* _Provided material_

* * *

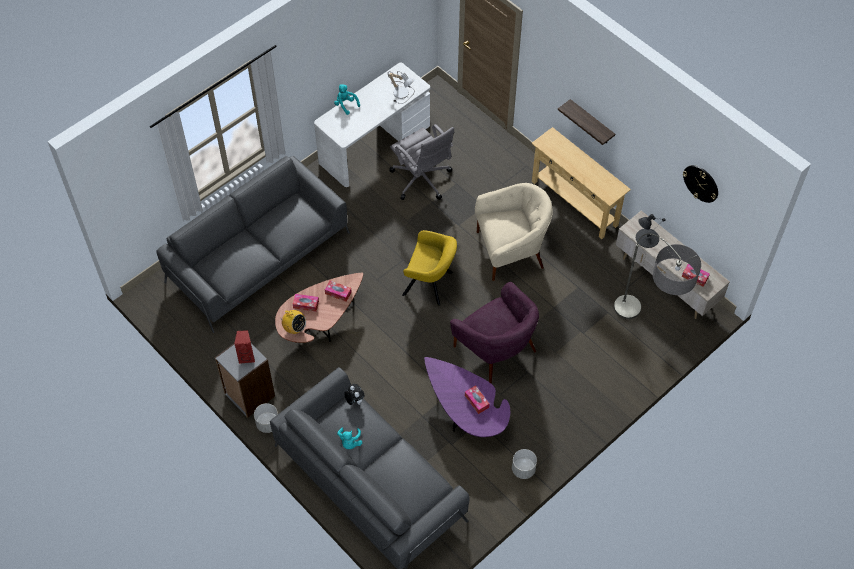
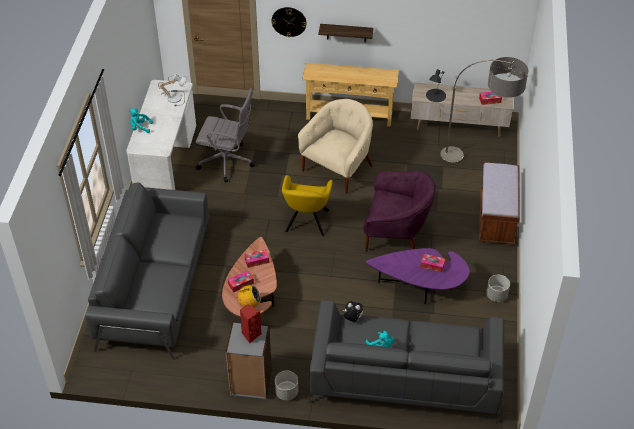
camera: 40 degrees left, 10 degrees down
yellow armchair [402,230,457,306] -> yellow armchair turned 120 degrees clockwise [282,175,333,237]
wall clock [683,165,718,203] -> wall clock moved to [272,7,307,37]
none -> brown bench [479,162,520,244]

* * *

When you retype the material above, keep every word exact and drop the images.

* _Answer below_
camera: 40 degrees left, 10 degrees down
yellow armchair [402,230,457,306] -> yellow armchair turned 120 degrees clockwise [282,175,333,237]
wall clock [683,165,718,203] -> wall clock moved to [272,7,307,37]
none -> brown bench [479,162,520,244]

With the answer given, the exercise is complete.